Jeder Buddy kostet laut Guido Jäger (Hohenloher) je nach Ausstattung zwischen 9.000 und 12.000 Euro, ist ausgestattet mit einer handelsüblichen Gaskartusche sowie einem Lithium-Ionen-Akku, verfügt über eine Parksicherung und erfüllt höchste Sicherheitsanforderungen. Die Geräte sind per Funk untereinander vernetzt und müssen vom Lehrer mittels eines RFID-Chips für die Nutzung freigegeben werden. Die bereitgestellten Tische und Stühle in den Räumlichkeiten sind höhenverstellbar und bis zu 800 Grad hitzebeständig. „Für die Stadt haben wir damit zwei Ziele erreicht.
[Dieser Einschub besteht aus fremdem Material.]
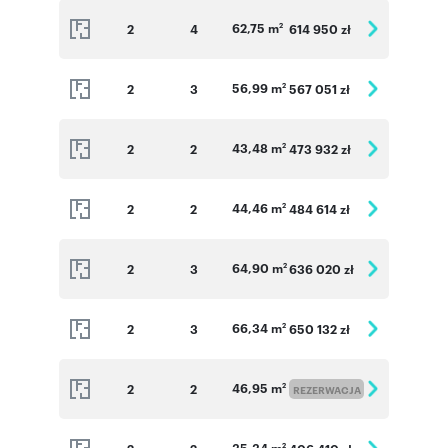
62,75 m
2
4
614 950 zł
2
56,99 m
2
3
567 051 zł
2
43,48 m
2
2
473 932 zł
2
44,46 m
2
2
484 614 zł
2
64,90 m
2
3
636 020 zł
2
66,34 m
2
3
650 132 zł
2
46,95 m
2
2
2
REZERWACJA
35,34 m
2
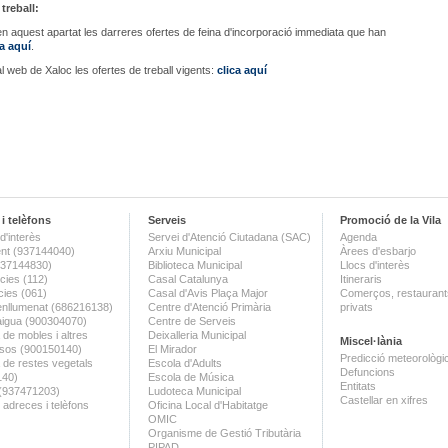
treball:
n aquest apartat les darreres ofertes de feina d'incorporació immediata que han
ca aquí
.
l web de Xaloc les ofertes de treball vigents:
clica aquí
i telèfons
Serveis
Promoció de la Vila
d'interès
Servei d'Atenció Ciutadana (SAC)
Agenda
nt (937144040)
Arxiu Municipal
Àrees d'esbarjo
(937144830)
Biblioteca Municipal
Llocs d'interès
ies (112)
Casal Catalunya
Itineraris
ies (061)
Casal d'Avis Plaça Major
Comerços, restaurants
enllumenat (686216138)
Centre d'Atenció Primària
privats
aigua (900304070)
Centre de Serveis
 de mobles i altres
Deixalleria Municipal
Miscel·lània
sos (900150140)
El Mirador
Predicció meteorològi
a de restes vegetals
Escola d'Adults
Defuncions
140)
Escola de Música
Entitats
 (937471203)
Ludoteca Municipal
Castellar en xifres
 adreces i telèfons
Oficina Local d'Habitatge
OMIC
Organisme de Gestió Tributària
PIPAD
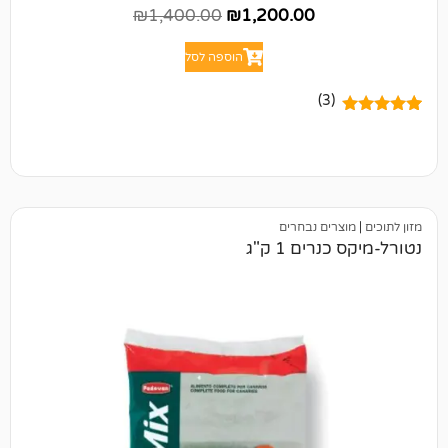
₪
1,400.00
₪
1,200.00
הוספה לסל
(3)
ים נבחרים
ים 1 ק"ג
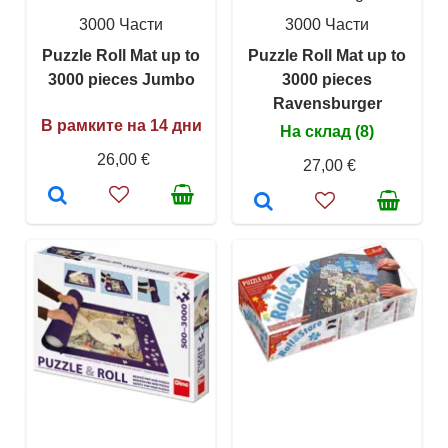
3000 Части
3000 Части
Puzzle Roll Mat up to
Puzzle Roll Mat up to
3000 pieces Jumbo
3000 pieces
Ravensburger
В рамките на 14 дни
На склад (8)
26,00 €
27,00 €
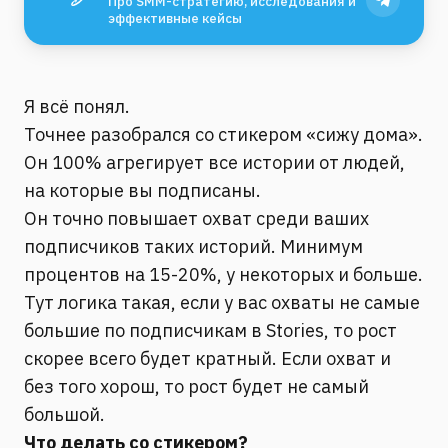
Про SMM-стратегию, исследования и
эффективные кейсы
Я всё понял.
Точнее разобрался со стикером «сижу дома».
Он 100% агрегирует все истории от людей,
на которые вы подписаны.
Он точно повышает охват среди ваших
подписчиков таких историй. Минимум
процентов на 15-20%, у некоторых и больше.
Тут логика такая, если у вас охваты не самые
большие по подписчикам в Stories, то рост
скорее всего будет кратный. Если охват и
без того хорош, то рост будет не самый
большой.
Что делать со стикером?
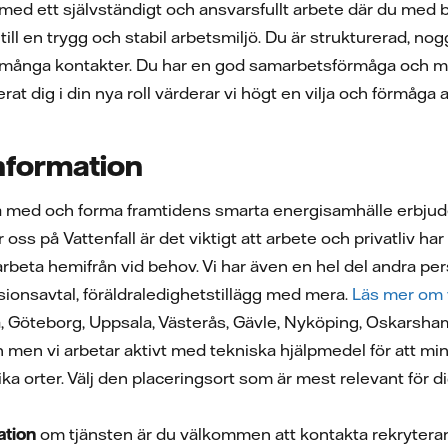
 med ett självständigt och ansvarsfullt arbete där du med
 till en trygg och stabil arbetsmiljö. Du är strukturerad, n
 många kontakter. Du har en god samarbetsförmåga och med 
erat dig i din nya roll värderar vi högt en vilja och förmåg
information
ra med och forma framtidens smarta energisamhälle erbju
oss på Vattenfall är det viktigt att arbete och privatliv har 
t arbeta hemifrån vid behov. Vi har även en hel del andra 
ionsavtal, föräldraledighetstillägg med mera.
Läs mer om 
, Göteborg, Uppsala, Västerås, Gävle, Nyköping, Oskarsham
en men vi arbetar aktivt med tekniska hjälpmedel för att mi
ika orter. Välj den placeringsort som är mest relevant för
mation
om tjänsten är du välkommen att kontakta rekryter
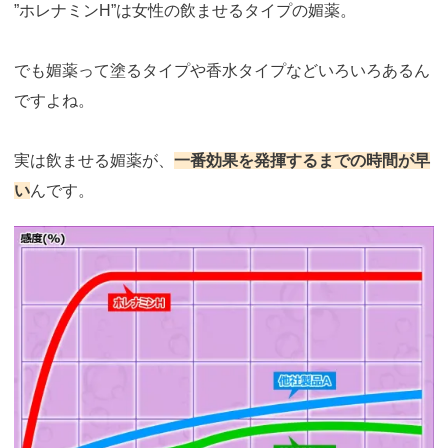
”ホレナミンH”は女性の飲ませるタイプの媚薬。
でも媚薬って塗るタイプや香水タイプなどいろいろあるん
ですよね。
実は飲ませる媚薬が、
一番効果を発揮するまでの時間が早
い
んです。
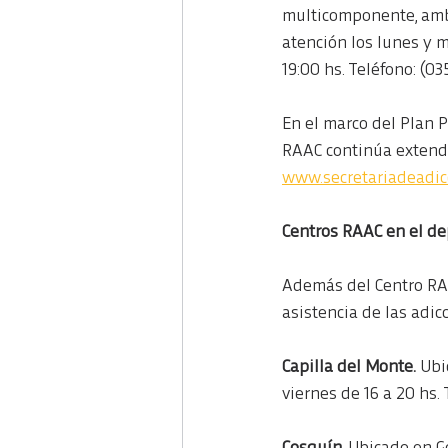
multicomponente, ambu
atención los lunes y mi
19:00 hs. Teléfono: (03
En el marco del Plan P
RAAC continúa extendi
www.secretariadeadic
Centros RAAC en el d
Además del Centro RAA
asistencia de las adic
Capilla del Monte.
 Ubi
viernes de 16 a 20 hs.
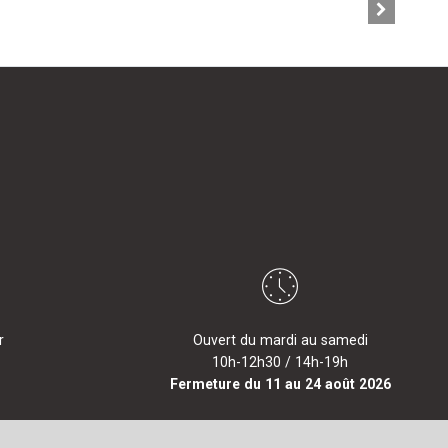
r
Ouvert du mardi au samedi
10h-12h30 / 14h-19h
Fermeture du 11 au 24 août 2026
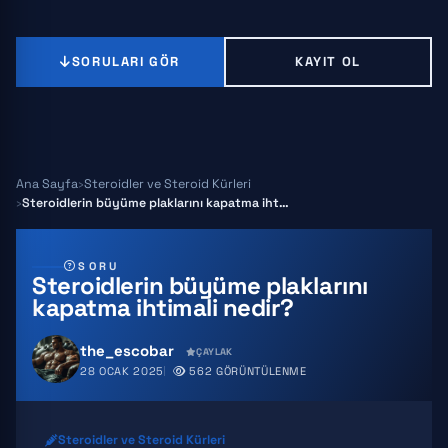
SORULARI GÖR
KAYIT OL
Ana Sayfa
Steroidler ve Steroid Kürleri
Steroidlerin büyüme plaklarını kapatma ihtimali nedir?
SORU
Steroidlerin büyüme plaklarını
kapatma ihtimali nedir?
the_escobar
ÇAYLAK
28 OCAK 2025
562 GÖRÜNTÜLENME
Steroidler ve Steroid Kürleri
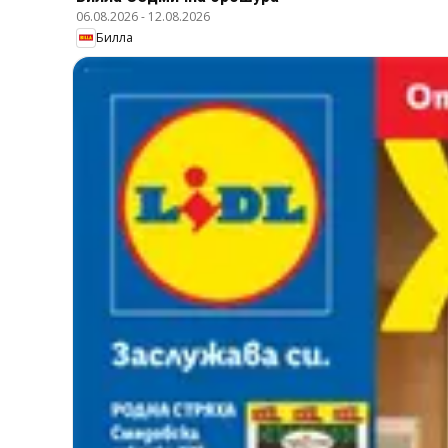
06.08.2026
-
12.08.2026
Билла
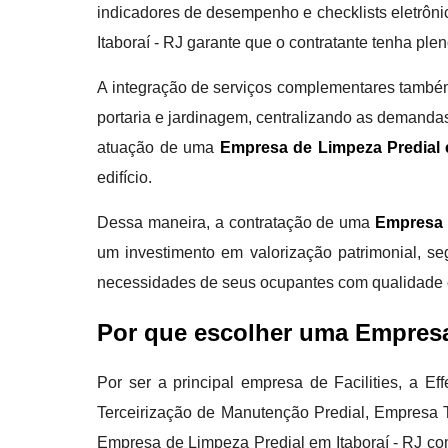
indicadores de desempenho e checklists eletrôni
Itaboraí - RJ garante que o contratante tenha ple
A integração de serviços complementares també
portaria e jardinagem, centralizando as demanda
atuação de uma
Empresa de Limpeza Predial e
edifício.
Dessa maneira, a contratação de uma
Empresa d
um investimento em valorização patrimonial, seg
necessidades de seus ocupantes com qualidade e
Por que escolher uma Empresa
Por ser a principal empresa de Facilities, a 
Terceirização de Manutenção Predial, Empresa T
Empresa de Limpeza Predial em Itaboraí - RJ co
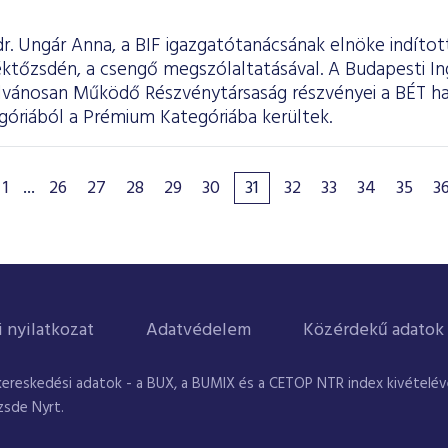
r. Ungár Anna, a BIF igazgatótanácsának elnöke indítot
ktőzsdén, a csengő megszólaltatásával. A Budapesti In
yilvánosan Működő Részvénytársaság részvényei a BÉT ha
góriából a Prémium Kategóriába kerültek.
1
...
26
27
28
29
30
31
32
33
34
35
3
i nyilatkozat
Adatvédelem
Közérdekű adatok
kereskedési adatok - a BUX, a BUMIX és a CETOP NTR index kivételével
zsde Nyrt.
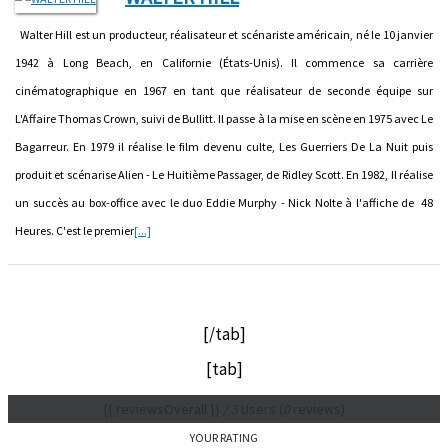
Walter Hill est un producteur, réalisateur et scénariste américain, né le 10 janvier
1942 à Long Beach, en Californie (États-Unis). Il commence sa carrière
cinématographique en 1967 en tant que réalisateur de seconde équipe sur
L'Affaire Thomas Crown, suivi de Bullitt. Il passe à la mise en scène en 1975 avec Le
Bagarreur. En 1979 il réalise le film devenu culte, Les Guerriers De La Nuit puis
produit et scénarise Alien - Le Huitième Passager, de Ridley Scott. En 1982, Il réalise
un succès au box-office avec le duo Eddie Murphy - Nick Nolte à l'affiche de 48
Heures. C'est le premier
[...]
[/tab]
[tab]
{{ reviewsOverall }}
/ 5
Users
(
0
reviews)
YOUR RATING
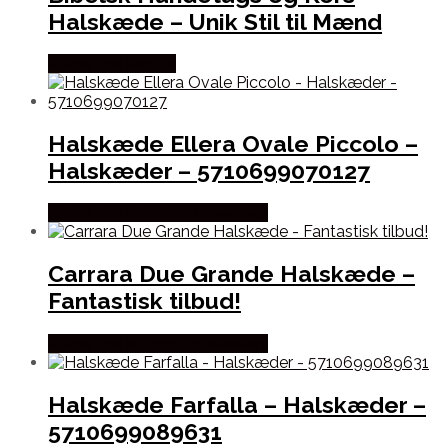
Halskæde – Unik Stil til Mænd
Købes hos Marjoe
Halskæde Ellera Ovale Piccolo –
Halskæder – 5710699070127
Købes hos Sif Jakobs Jewellery
Carrara Due Grande Halskæde –
Fantastisk tilbud!
Købes hos Sif Jakobs Jewellery
Halskæde Farfalla – Halskæder –
5710699089631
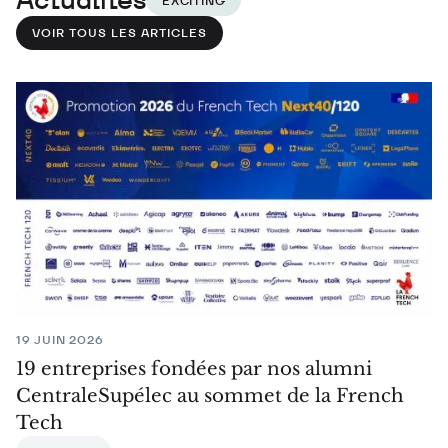
EXCITING
VOIR TOUS LES ARTICLES
19 JUIN 2026
19 entreprises fondées par nos alumni
CentraleSupélec au sommet de la French
Tech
Der Fachunterricht kann stattfinden und wir haben auch eine Lösung für die Zukunft, dass wir für weiteren Raumbedarf und Veränderungen vorbereitet sind“, meint Renate Brüning, Leiterin des städtischen Gebäudemanagements.

 

Schulcampus Mühlenberg

 

Der neue Schulcampus Mühlenberg befindet sich derzeit in der Vorentwurfsplanung. Der Siegerentwurf der H4a-Architekten (Gebäudeplanung) Düsseldorf und mesh landschaftsarchitekten aus Hannover werde derzeit final mit den Nutzern abgestimmt. Spätestens im Herbst soll Wipperfürths Politik in einer gemeinsamen Sondersitzung des Bauausschusses und des Ausschusses für Schule und Soziales Detailentscheidungen treffen. Erst dann könne man die Kosten für das Gesamtprojekt abschätzen. Anfang des Jahres wurden die Kosten für den Neubau zwischen 60 und 95 Millionen Euro taxiert.

 

Das alte Gebäude der Hauptschule wird bereits zurückgebaut. Die Schadstoffentsorgung ist abgeschlossen. In den Herbstferien soll das Gebäude fallen. Der Bau des neuen Gebäudes soll voraussichtlich bis 2029 abgeschlossen werden, sodass die ersten Umzugsarbeiten beginnen können. In einem zweiten Bauabschnitt soll dann auch der Altbau abgerissen wird. Das Gesamtprojekt soll bis 2031 oder 2032 abgeschlossen werden.

 

Auf dem Mühlenberg-Gelände wird ein Schulcampus entstehen, der Platz für zwei Schulen bietet: für die Hermann-Voss-Realschule mit fünf Zügen und rund 720 Schülerinnen und Schülern sowie die Konrad-Adenauer Hauptschule mit zwei Zügen und rund 240 Schülerinnen und Schülern. Zusätzlich erhofft man sich Synergie-Effekte, indem beide Schulen künftig Fachräume, Mensa und auch Pausenhofflächen mit entsprechenden Angeboten gemeinsam nutzen.